No standard guidelines are recommended for Atopic Dermatitis, Allergic Rhinitis or Asthma panels and on most occasion can be misleading. One require local allergen knowledge based on aerobiology of local pollens and other common antigens based on local studies and environmental conditions if at all one needs to investigate by doing SsIgE in place of SPT. Also it is pertinent to know that these available panels contain most of the allergens relevant to western world.
For Example, respiratory allergy in geographical region with humid climate of Goa Dust Mites constitute almost 60-80% as causative antigen. Both main mites D. Ferinae & D. Pterosynnesssis can be tested. 3rd major dust mite Blomia Tropicalis which is not usually found in western world is not available for SsIgE testing. The preschool child is usually exposed to indoor allergens and along with mites, cockroach, and indoor fungus like aspergillus & alternaria, few allergenic food like milk, egg, wheat, soybeans, prawns, fish, shell fish, groundnuts and tree nuts like almonds can be tested.
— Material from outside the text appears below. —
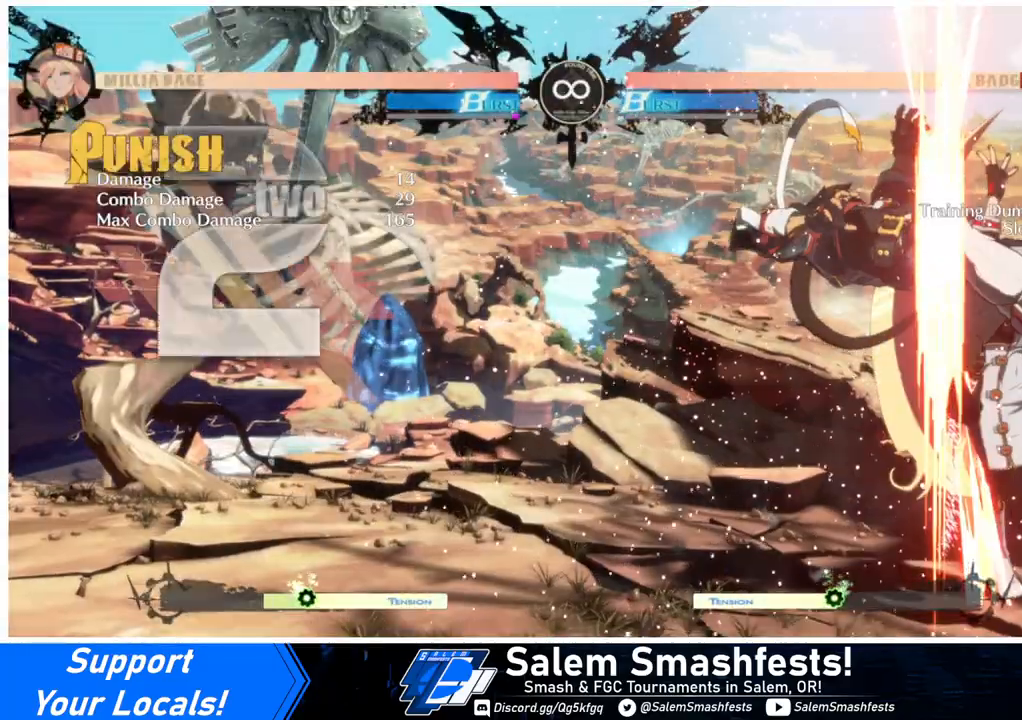
{"buttons": [], "events": []}
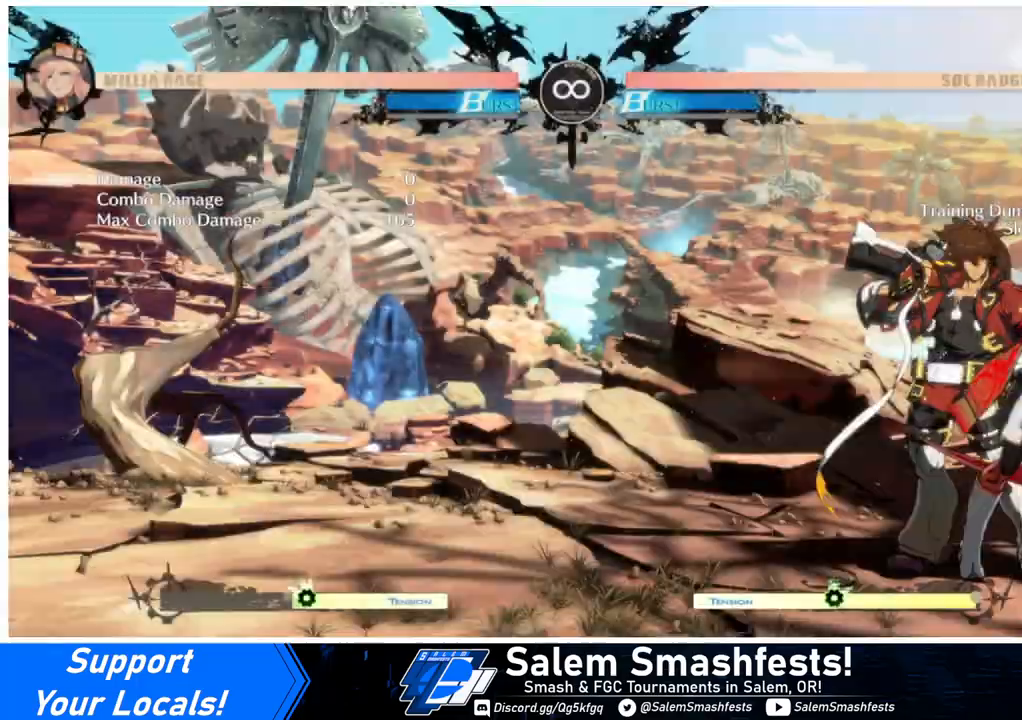
{"buttons": ["L2"], "events": [[100, "DPAD_RIGHT", "down"], [367, "DPAD_RIGHT", "up"], [500, "L2", "down"]]}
School going child requires pollens to be included. In Goa grass pollens and weeds like parthenium hysterophorus and amaranthus spinosis contribute as major allergenic pollens. As per seasonal history of allergy symptoms one need to test few more tree pollens. Pet allergen can be included if history is suggestive.
In view of exorbitant cost of SsIgE (Approximate cost Rs 1500/antigen as of now) skin prick test which has more positive predictive value scores over specific IgE. In some cases of investigation of severe anaphylaxis and if anti histaminines cannot be stopped which is a prerequisite for SPT, specific IgE test can be done. Absolute eosinophilia count also can be false +ve if allergy is suspected since it can be raised in variety of manifestation from worm infestation to malignancies.
Specific Allergy Tests do have a significant role up to certain extent and can be used by physicians not trained in allergy for clinical evaluation of their patients. Final diagnosis can always be done in an allergy clinic.